Szczególny spór miał miejsce między senatorami a posłami. Izba, której pracom przewodzi Tomasz Grodzki, złożyła ponad 40 poprawek do ustawy. Sejm przyjął zaledwie kilka z nich. Działanie to stanowiło natychmiastową reakcję Senatorowie zaproponowali do nowelizacji niektórych ustaw w związku z przeciwdziałaniem sytuacjom kryzysowym związanym z wystąpieniem COVID-19 ponad 40 poprawek. Jedną z nich jest przyznanie 100% zasiłku chorobowego na rzecz pracowników szpitali walczących z pandemią. Działanie to oznacza dodatkowe pieniądze dla pielęgniarek oraz specjalistów, którzy będą zmuszeni przerwać realizowanie obowiązków zawodowych.
Co więcej, pracownik medyczny, który popełnił błędy w leczeniu, nie poniesieni konsekwencji prawnych, zakładając, że działał na rzecz zwalczania kryzysu epidemicznego. Głosowanie w sprawie projektu trwało aż do północy. Podtrzymano kary finansowe na poziomie 500 złotych. Nie są to wielkie pieniądze, jednak nagły mandat może skutecznie uszczuplić nasze konta bankowe.
Z obowiązku zasłaniania nosa oraz ust w przestrzeni publicznej będą zwolnione jedynie osoby, które posiadają odpowiednie zaświadczenie lekarskie. Niezbędne będzie przedstawienie dokumentu funkcjonariuszowi policji podczas legitymowania. Warto jednak zainwestować nieco bardziej komfortowy odpowiednik maseczki. Przyłbica, bo o niej mowa, pomoże uniknąć niepotrzebnego kontaktu ze służbami.
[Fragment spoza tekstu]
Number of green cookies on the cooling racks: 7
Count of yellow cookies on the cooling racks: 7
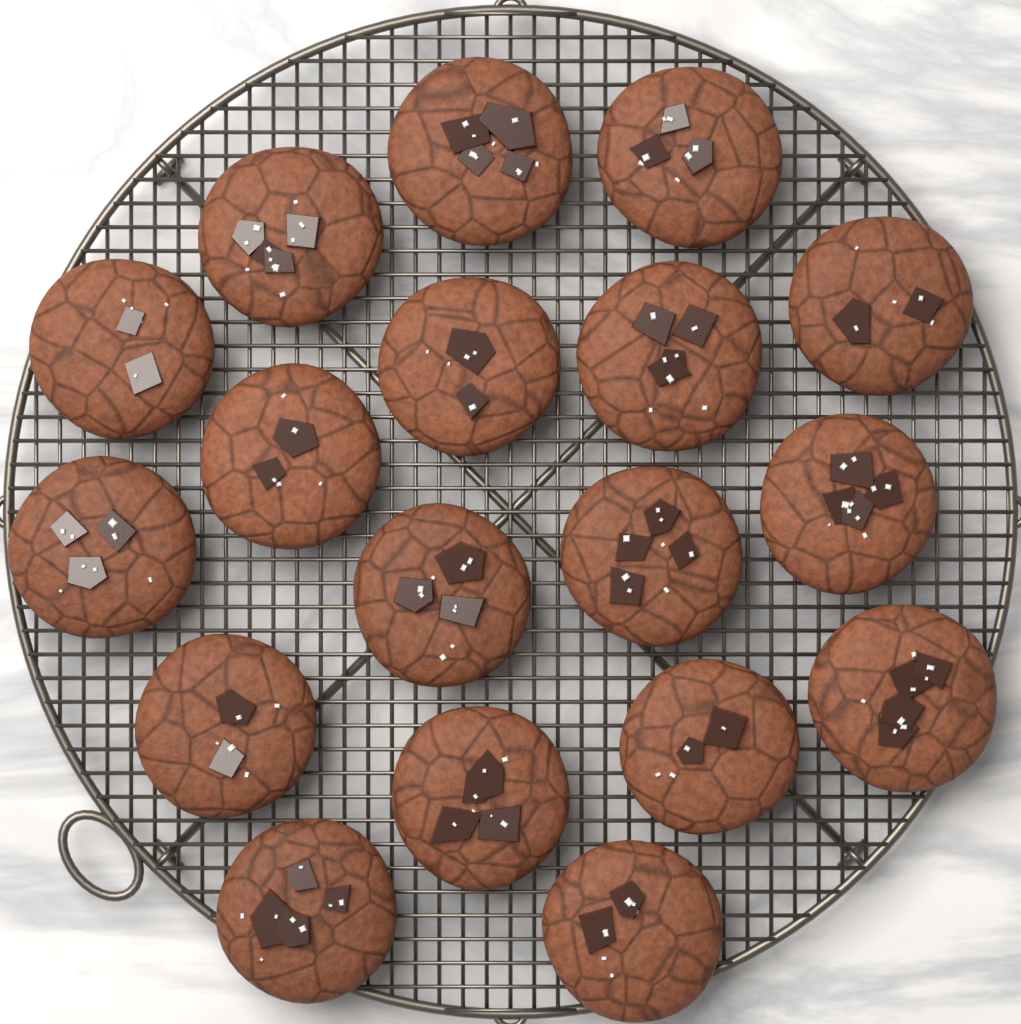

Na zatrudnienie w szpitalach będą mogli liczyć lekarze, którzy uzyskali kwalifikację poza Unią Europejską. Nie będzie koniecznie nostryfikowanie dyplomu. Niezbędna będzie znajomość języka oraz doświadczenie w świadczonej specjalizacji. Do walki z pandemią skierowani zostaną również młodzi medycy, studenci oraz doktoranci.
Co więcej, pieniądze zapłacą również osoby nieprzestrzegające przepisów w sklepach. Każde naruszenie przepisów może wiązać się z karą. Parlamentarzyści przyznali sprzedawcom prawo do odmowy obsługi klienta, nieprzestrzegającego restrykcji sanitarno-epidemiologicznych.